A Level 5 leader does not throw her team under the bus when things go wrong. When a parent complains about a teacher, the principal supports the teacher publicly while addressing the issue privately. When the board pressures her to fire someone, she defends the person if the firing is unjust.
This is not the same as protecting bad performance. A Level 5 leader confronts bad performance directly. But she does it inside the team, with care. She does not damage the team’s trust to please outsiders.
5. Develop discipline
Develop discipline and understand that if you make a decision for the company, stick to it, no matter how difficult it may become.
A Level 5 leader holds to a decision once made. She does not flip when pressure rises. She does not abandon the plan when the going gets tough. The discipline to stick is part of what builds the flywheel.
This does not mean stubbornness. If a decision proves wrong, a Level 5 leader changes it openly. But “wrong” is not the same as “uncomfortable”. Many leaders abandon hard decisions because the discomfort is high, not because the decision was wrong.
6. Seek help
Level 5 leaders seek help when they need it. They are not afraid to ask questions.
This sounds simple. It is rare in practice. Many leaders, especially in their first senior role, will not admit they do not know something. They guess instead of asking. They make worse decisions as a result.
A Level 5 leader is comfortable asking. She admits when she does not understand. She seeks advice from her board, her staff, her peers, and her mentors. The asking is a sign of strength, not weakness.

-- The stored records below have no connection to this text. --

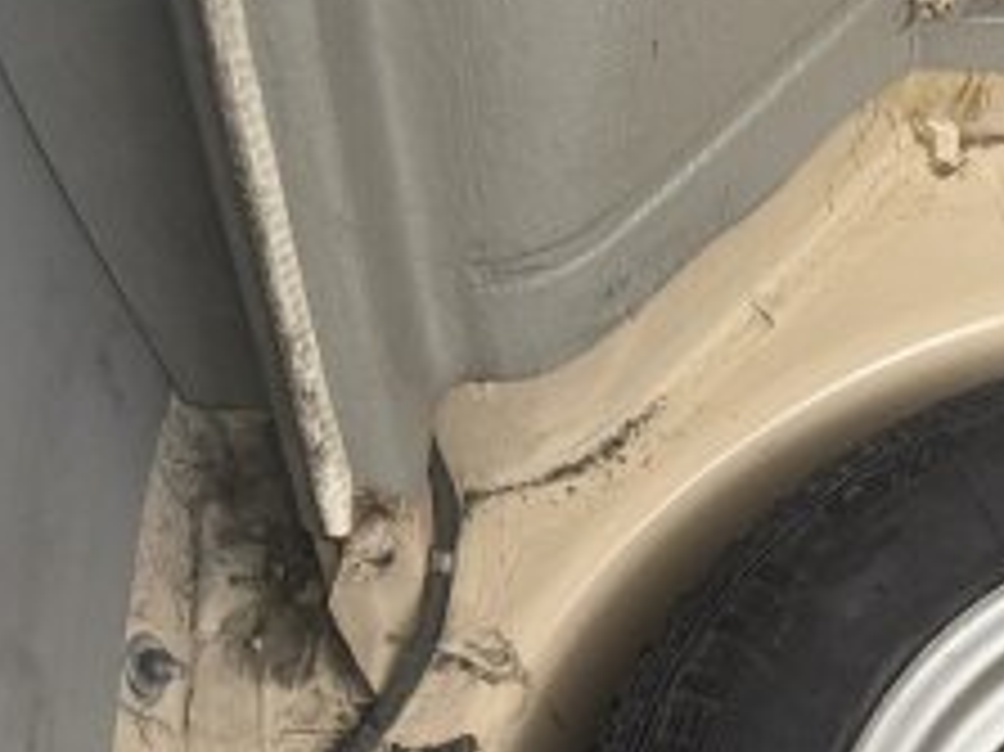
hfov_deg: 25.0
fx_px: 2000
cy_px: 977
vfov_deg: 19.6
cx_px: 1243
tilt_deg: -68.5
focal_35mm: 69
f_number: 1.78
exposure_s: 1/60
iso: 400
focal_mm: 6.76
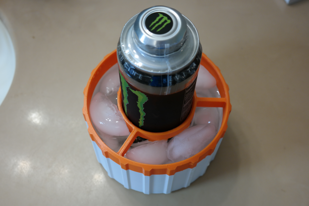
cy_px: 103
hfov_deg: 42.7
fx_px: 395
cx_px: 154
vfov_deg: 29.2
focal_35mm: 46
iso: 800
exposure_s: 1/50
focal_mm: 30
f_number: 4.5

What the journey looks like
For a school principal who decides to work towards Level 5, the journey is years long, not months. Some milestones along the way:
- Year one. Awareness. The principal recognises her own ego patterns and starts naming them.
- Years two to three. Habit changes. She stops taking credit, starts giving it, takes responsibility, asks for help.
- Years three to five. Team development. She has built a stronger team that owns more of the work.
- Years five to ten. Succession. She has developed potential successors who could run the school as well as she does.
- Year ten and beyond. Legacy. The school operates at high level, the next generation of leaders is in place, and her exit is a graceful handoff.
Not every principal will make this full journey. Most will not. The ones who do leave schools that are still great a decade after they have gone. That is the Level 5 outcome.
Humility, credit, responsibility, support, discipline, asking.
Work on your personal humility. Notice and cut self-promotion; name others’ contributions.
Give the team the credit. Public credit to staff builds loyalty and engagement.
Take responsibility. When things go wrong, look in the mirror, not out the window.
Stand by your team. Support staff publicly while addressing issues privately.
Develop discipline. Stick with decisions; do not flip under pressure.
Seek help. Ask when you do not know. Asking is strength, not weakness.
The journey is years long, not months. Most leaders do not make it. The ones who do leave schools that remain great a decade after their exit.